(Bazı kayıtlar)
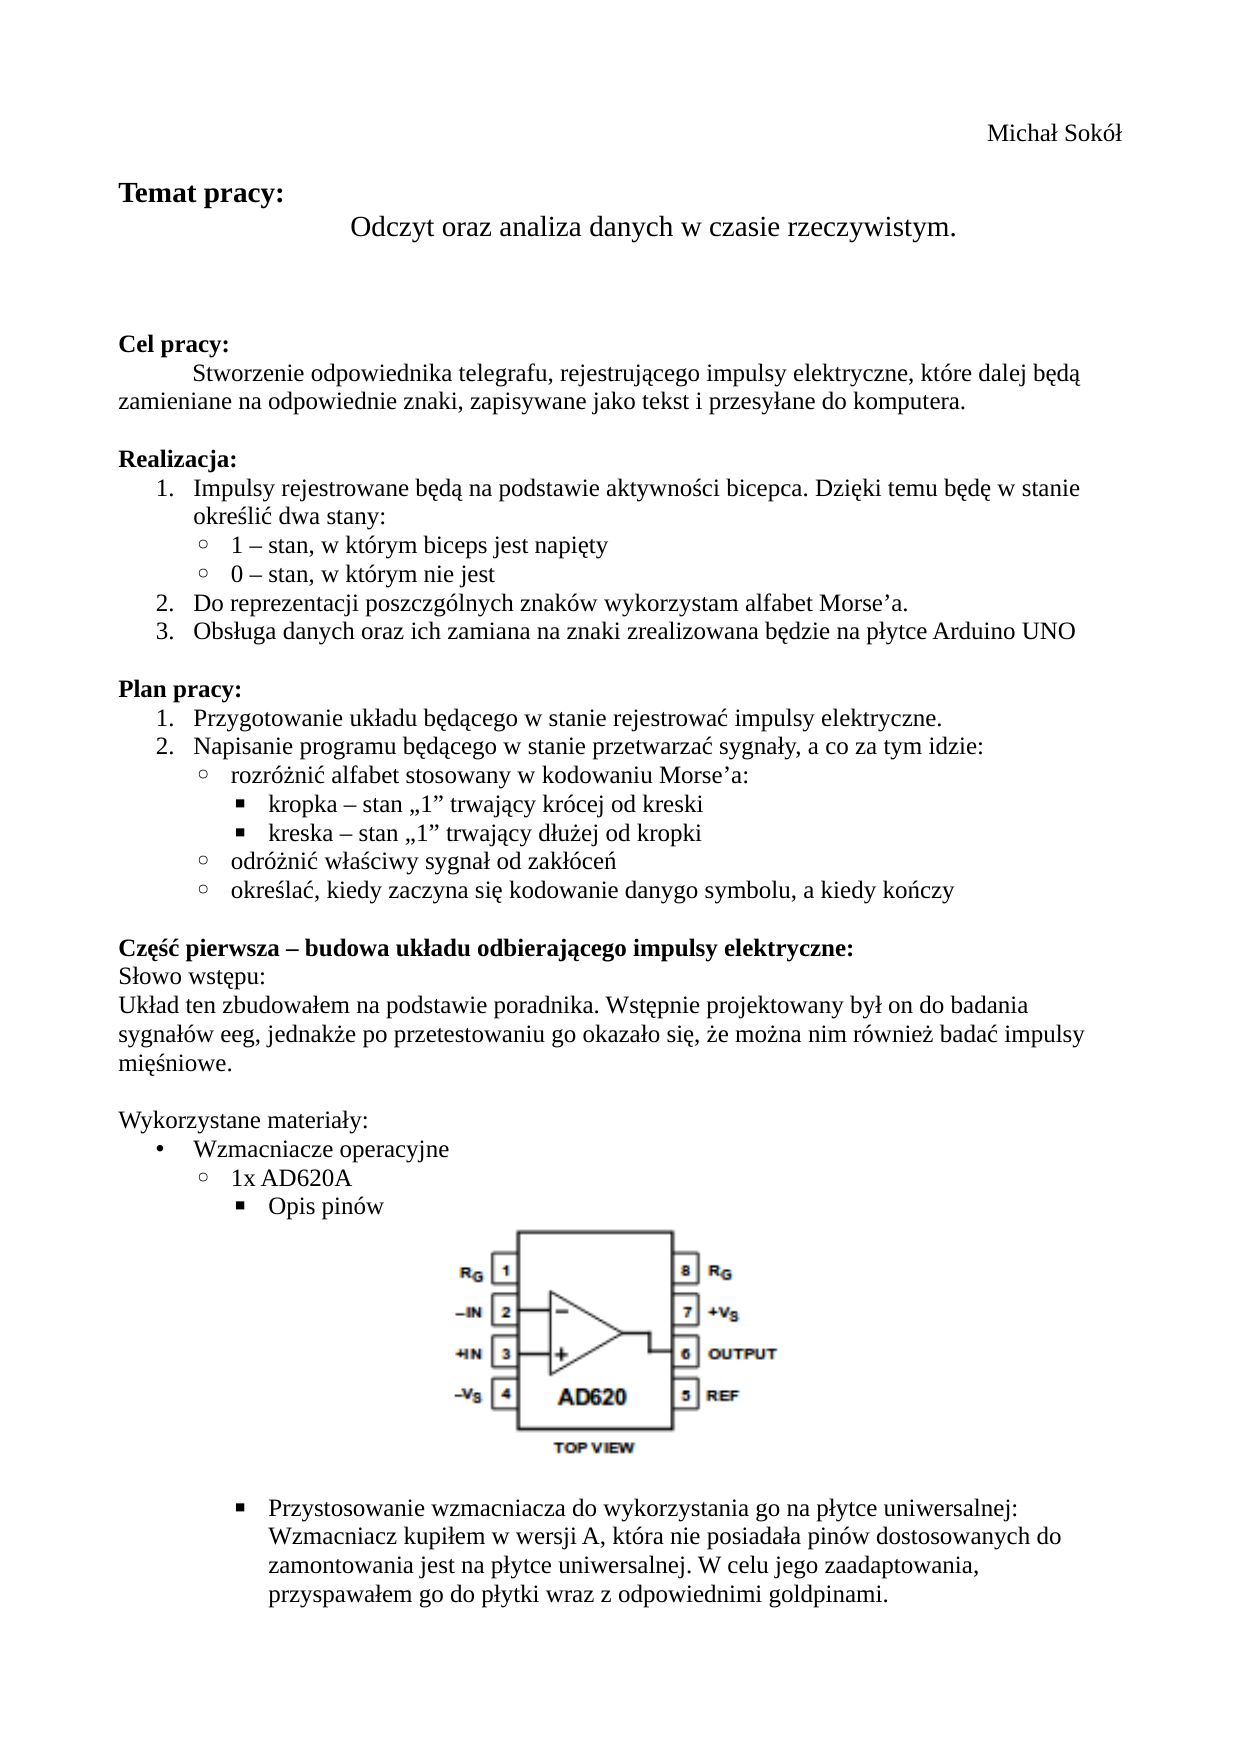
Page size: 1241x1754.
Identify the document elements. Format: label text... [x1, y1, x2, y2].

text Temat pracy: [118, 176, 1122, 209]
list 1x AD620A [193, 1163, 1122, 1191]
list 1 – stan, w którym biceps jest napięty [193, 530, 1122, 559]
text Michał Sokół [118, 118, 1122, 147]
list Impulsy rejestrowane będą na podstawie aktywności bicepca. Dzięki temu będę w stanie określić dwa stany: [156, 473, 1122, 530]
text Słowo wstępu: [118, 961, 1122, 990]
list 0 – stan, w którym nie jest [193, 559, 1122, 588]
list Przystosowanie wzmacniacza do wykorzystania go na płytce uniwersalnej: Wzmacniacz kupiłem w wersji A, która nie posiadała pinów dostosowanych do zamontowania jest na płytce uniwersalnej. W celu jego zaadaptowania, przyspawałem go do płytki wraz z odpowiednimi goldpinami. [231, 1493, 1122, 1608]
text Stworzenie odpowiednika telegrafu, rejestrującego impulsy elektryczne, które dalej będą zamieniane na odpowiednie znaki, zapisywane jako tekst i przesyłane do komputera. [118, 358, 1122, 415]
text Część pierwsza – budowa układu odbierającego impulsy elektryczne: [118, 933, 1122, 961]
list Wzmacniacze operacyjne [156, 1134, 1122, 1163]
picture [454, 1220, 786, 1464]
text Cel pracy: [118, 329, 1122, 358]
list kropka – stan „1” trwający krócej od kreski [231, 789, 1122, 818]
list Do reprezentacji poszczgólnych znaków wykorzystam alfabet Morse’a. [156, 588, 1122, 616]
list Napisanie programu będącego w stanie przetwarzać sygnały, a co za tym idzie: [156, 731, 1122, 760]
list kreska – stan „1” trwający dłużej od kropki [231, 818, 1122, 846]
list rozróżnić alfabet stosowany w kodowaniu Morse’a: [193, 760, 1122, 789]
text Układ ten zbudowałem na podstawie poradnika. Wstępnie projektowany był on do badania sygnałów eeg, jednakże po przetestowaniu go okazało się, że można nim również badać impulsy mięśniowe. [118, 990, 1122, 1076]
list Opis pinów [231, 1191, 1122, 1220]
list Przygotowanie układu będącego w stanie rejestrować impulsy elektryczne. [156, 703, 1122, 731]
list Obsługa danych oraz ich zamiana na znaki zrealizowana będzie na płytce Arduino UNO [156, 616, 1122, 645]
text Wykorzystane materiały: [118, 1105, 1122, 1134]
list odróżnić właściwy sygnał od zakłóceń [193, 846, 1122, 875]
list określać, kiedy zaczyna się kodowanie danygo symbolu, a kiedy kończy [193, 875, 1122, 904]
text Odczyt oraz analiza danych w czasie rzeczywistym. [118, 209, 1122, 243]
text Realizacja: [118, 444, 1122, 473]
text Plan pracy: [118, 674, 1122, 703]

Yapılacak iş:
Lütfen kayıtların tamamını, boş satırları atlayarak "Sıra" ve "Satır" sütunlarından oluşan bir Markdown tablosu biçiminde düzenleyin. Resimler yanıtta yer almasın.

Yanıt aşağıda:
| Sıra | Satır |
|---|---|
| 1 | Page size: 1241x1754. |
| 2 | Identify the document elements. Format: label text... [x1, y1, x2, y2]. |
| 3 | text Temat pracy: [118, 176, 1122, 209] |
| 4 | list 1x AD620A [193, 1163, 1122, 1191] |
| 5 | list 1 – stan, w którym biceps jest napięty [193, 530, 1122, 559] |
| 6 | text Michał Sokół [118, 118, 1122, 147] |
| 7 | list Impulsy rejestrowane będą na podstawie aktywności bicepca. Dzięki temu będę w stanie określić dwa stany: [156, 473, 1122, 530] |
| 8 | text Słowo wstępu: [118, 961, 1122, 990] |
| 9 | list 0 – stan, w którym nie jest [193, 559, 1122, 588] |
| 10 | list Przystosowanie wzmacniacza do wykorzystania go na płytce uniwersalnej: Wzmacniacz kupiłem w wersji A, która nie posiadała pinów dostosowanych do zamontowania jest na płytce uniwersalnej. W celu jego zaadaptowania, przyspawałem go do płytki wraz z odpowiednimi goldpinami. [231, 1493, 1122, 1608] |
| 11 | text Stworzenie odpowiednika telegrafu, rejestrującego impulsy elektryczne, które dalej będą zamieniane na odpowiednie znaki, zapisywane jako tekst i przesyłane do komputera. [118, 358, 1122, 415] |
| 12 | text Część pierwsza – budowa układu odbierającego impulsy elektryczne: [118, 933, 1122, 961] |
| 13 | list Wzmacniacze operacyjne [156, 1134, 1122, 1163] |
| 14 | picture [454, 1220, 786, 1464] |
| 15 | text Cel pracy: [118, 329, 1122, 358] |
| 16 | list kropka – stan „1” trwający krócej od kreski [231, 789, 1122, 818] |
| 17 | list Do reprezentacji poszczgólnych znaków wykorzystam alfabet Morse’a. [156, 588, 1122, 616] |
| 18 | list Napisanie programu będącego w stanie przetwarzać sygnały, a co za tym idzie: [156, 731, 1122, 760] |
| 19 | list kreska – stan „1” trwający dłużej od kropki [231, 818, 1122, 846] |
| 20 | list rozróżnić alfabet stosowany w kodowaniu Morse’a: [193, 760, 1122, 789] |
| 21 | text Układ ten zbudowałem na podstawie poradnika. Wstępnie projektowany był on do badania sygnałów eeg, jednakże po przetestowaniu go okazało się, że można nim również badać impulsy mięśniowe. [118, 990, 1122, 1076] |
| 22 | list Opis pinów [231, 1191, 1122, 1220] |
| 23 | list Przygotowanie układu będącego w stanie rejestrować impulsy elektryczne. [156, 703, 1122, 731] |
| 24 | list Obsługa danych oraz ich zamiana na znaki zrealizowana będzie na płytce Arduino UNO [156, 616, 1122, 645] |
| 25 | text Wykorzystane materiały: [118, 1105, 1122, 1134] |
| 26 | list odróżnić właściwy sygnał od zakłóceń [193, 846, 1122, 875] |
| 27 | list określać, kiedy zaczyna się kodowanie danygo symbolu, a kiedy kończy [193, 875, 1122, 904] |
| 28 | text Odczyt oraz analiza danych w czasie rzeczywistym. [118, 209, 1122, 243] |
| 29 | text Realizacja: [118, 444, 1122, 473] |
| 30 | text Plan pracy: [118, 674, 1122, 703] |